“It was the calendar that the mayor of New York had erected last year on the top of a building, so that citizens might tell the day of the month as they told the hours of the day, by glancing up at a public tower.  A white rectangle hung over the city, imparting the date to the men in the streets below.  In the rusty light of this evening’s sunset, the rectangle said:  September 2.

Eddie Willers looked away.  He had never liked the sight of that calendar.  It disturbed him, in a manner he could not explain or define.  The feeling seemed to blend with his sense of uneasiness; it had the same quality.

He thought suddenly that there was some phrase, a kind of quotation, that expressed what the calendar seemed to suggest.  But he could not recall it.  He walked, groping for a sentence that hung in his mind as an empty shape.  He could neither fill it or nor dismiss it.  He glanced back.  The white rectangle stood above the roofs, saying in immovable finality:  September 2.

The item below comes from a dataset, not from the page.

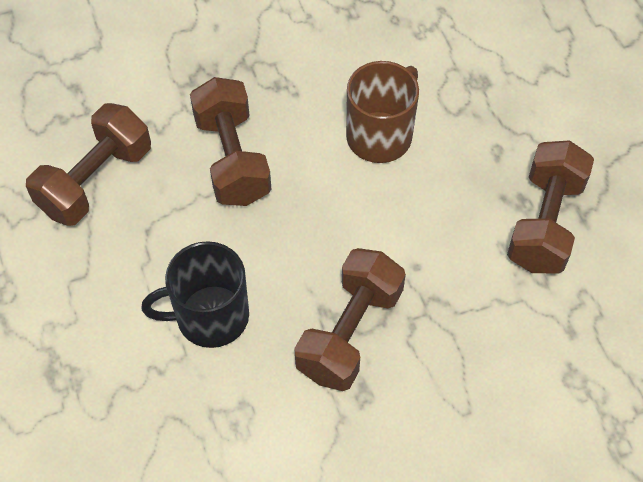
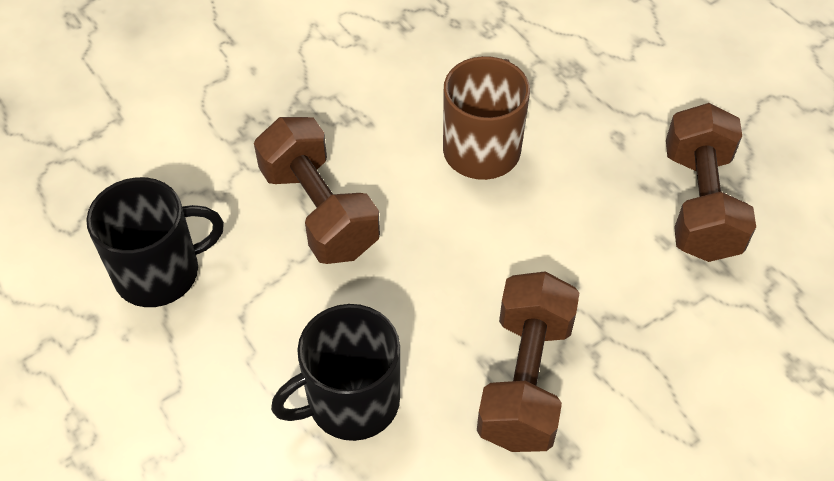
camera: 15 degrees left, 5 degrees down
brown dumbbell [26,103,151,226] -> black mug [86,177,224,307]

Eddie Willers shifted his glance down the street.  to the vegetable pushcart at the stoop of a brownstone house.  He saw a pile of bright gold carrots and the fresh green of onions.  He saw a clean white curtain blowing at an open window.  He saw a bus turning a corner, expertly steered.  He wondered why he felt reassured–and then, why he felt the sudden, inexplicable wish that these things were not left in the open, unprotected against the empty space above.

When he came to Fifth Avenue, he kept his eyes on the windows of the stores he passed.  There was nothing he needed or wished to buy; but he liked to see the display of goods, any goods, objects made by men, to be used by men.  He enjoyed the sight of a prosperous street; not more than every fourth one of the stores was out of business, its windows dark and empty.”

Rand, Ayn.  Atlas Shrugged.  New York:  Signet, 1957.  p 12.